Song by the Beach Boys

from the album Good Vibrations: Thirty Years of The Beach Boys
- Released: June 29, 1993
- Recorded: 1977
- Length: 3:26
- Songwriter: Brian Wilson
- Producer: Brian Wilson

= Still I Dream of It =

"Still I Dream of It" is a song by American rock band the Beach Boys that was recorded in early 1977. Written by Brian Wilson, the song was written for Frank Sinatra, but was also intended for Stevie Wonder or Elton John, in case Sinatra would reject it. The band recorded the song for their album Adult/Child, which was never released.

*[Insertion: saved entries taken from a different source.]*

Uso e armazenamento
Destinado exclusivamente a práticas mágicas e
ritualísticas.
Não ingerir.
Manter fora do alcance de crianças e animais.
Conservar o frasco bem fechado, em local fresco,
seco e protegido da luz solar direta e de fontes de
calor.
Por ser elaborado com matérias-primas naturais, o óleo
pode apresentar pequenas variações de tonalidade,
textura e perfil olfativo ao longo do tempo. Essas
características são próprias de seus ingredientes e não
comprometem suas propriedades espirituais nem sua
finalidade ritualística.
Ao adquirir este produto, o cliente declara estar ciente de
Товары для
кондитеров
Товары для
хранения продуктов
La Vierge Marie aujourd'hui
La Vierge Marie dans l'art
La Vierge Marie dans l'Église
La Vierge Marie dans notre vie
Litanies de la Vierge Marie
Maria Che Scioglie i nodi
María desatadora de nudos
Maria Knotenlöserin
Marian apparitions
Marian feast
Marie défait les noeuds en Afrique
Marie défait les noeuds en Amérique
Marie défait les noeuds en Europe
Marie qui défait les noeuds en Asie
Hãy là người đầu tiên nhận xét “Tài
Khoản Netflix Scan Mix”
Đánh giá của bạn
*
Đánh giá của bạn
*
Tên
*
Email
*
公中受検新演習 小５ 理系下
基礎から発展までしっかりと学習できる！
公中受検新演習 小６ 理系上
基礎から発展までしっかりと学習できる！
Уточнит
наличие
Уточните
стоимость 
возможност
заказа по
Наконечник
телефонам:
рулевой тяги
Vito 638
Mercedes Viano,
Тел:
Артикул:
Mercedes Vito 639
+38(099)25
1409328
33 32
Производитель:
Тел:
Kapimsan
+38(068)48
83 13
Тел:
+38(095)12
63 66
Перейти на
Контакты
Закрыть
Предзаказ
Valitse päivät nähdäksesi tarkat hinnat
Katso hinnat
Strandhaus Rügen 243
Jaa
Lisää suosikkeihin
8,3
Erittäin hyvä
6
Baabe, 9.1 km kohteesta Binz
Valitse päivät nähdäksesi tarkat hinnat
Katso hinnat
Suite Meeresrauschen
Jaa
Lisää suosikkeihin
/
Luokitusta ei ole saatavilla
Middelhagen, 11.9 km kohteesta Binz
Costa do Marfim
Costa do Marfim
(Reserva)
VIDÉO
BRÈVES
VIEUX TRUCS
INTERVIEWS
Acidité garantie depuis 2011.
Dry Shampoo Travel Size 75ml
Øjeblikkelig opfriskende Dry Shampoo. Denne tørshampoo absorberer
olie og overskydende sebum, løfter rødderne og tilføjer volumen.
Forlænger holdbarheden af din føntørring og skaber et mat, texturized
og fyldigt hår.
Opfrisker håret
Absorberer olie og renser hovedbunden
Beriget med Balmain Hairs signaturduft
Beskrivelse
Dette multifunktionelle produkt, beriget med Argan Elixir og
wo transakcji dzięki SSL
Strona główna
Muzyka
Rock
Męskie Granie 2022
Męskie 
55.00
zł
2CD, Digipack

In 1993, the track was released on the box set Good Vibrations: Thirty Years of The Beach Boys. A 1976 home demo version of Brian Wilson singing the song and accompanying himself on piano was included on Wilson's 1995 solo album I Just Wasn't Made for These Times. Both the finished track and the demo were also included on the 2026 box set We Gotta Groove: The Brother Studio Years.

==Reception==
Music journalist Barney Hoskyns called the song's pathos "irresistible."

==Personnel==
Credits sourced from John Brode, Will Crerar, Joshilyn Hoisington, and Craig Slowinski.

The Beach Boys
- Brian Wilson - lead and backing vocals, grand piano
- Carl Wilson - backing vocals

Additional musicians

- Murray Adler - violin
- Max Bennett - bass guitar
- Harry Bluestone - violin
- Dennis Budimir - electric guitar
- William Calkins - flute
- James Decker - French horn
- Bonnie Douglas - violin
- Elliott Fisher - violin
- James Getzoff - violin
- Igor Horoshevsky - cello
- Jules Jacob - oboe
- Raymond Kelley - cello
- Harry Klee - flute
- Lou Klass - violin

- Alfred Lustgarten - violin
- Kathleen Lustgarten - cello
- Arthur Maebe - French horn
- Ted Nash - flute
- Earl Palmer - drums
- Richard Perissi - French horn
- Nathan Ross - violin
- Meyer Rubin - arco double bass
- Josef Schoenbrun - violin
- Wilbur Schwartz - flute
- Frederick Seykora - cello
- Paul Shure - violin
- Marshall Sosson - violin
- Robert Stone - arco double bass

==Covers==
The song has been covered by Ed Harcourt and was released as a limited edition single, it is also found on the Elephant's Graveyard a collection of Harcourt's B-sides and rarities. Jimmy Nail, and Carice van Houten have also covered the song. American Let's Player Matt Watson also covered this song.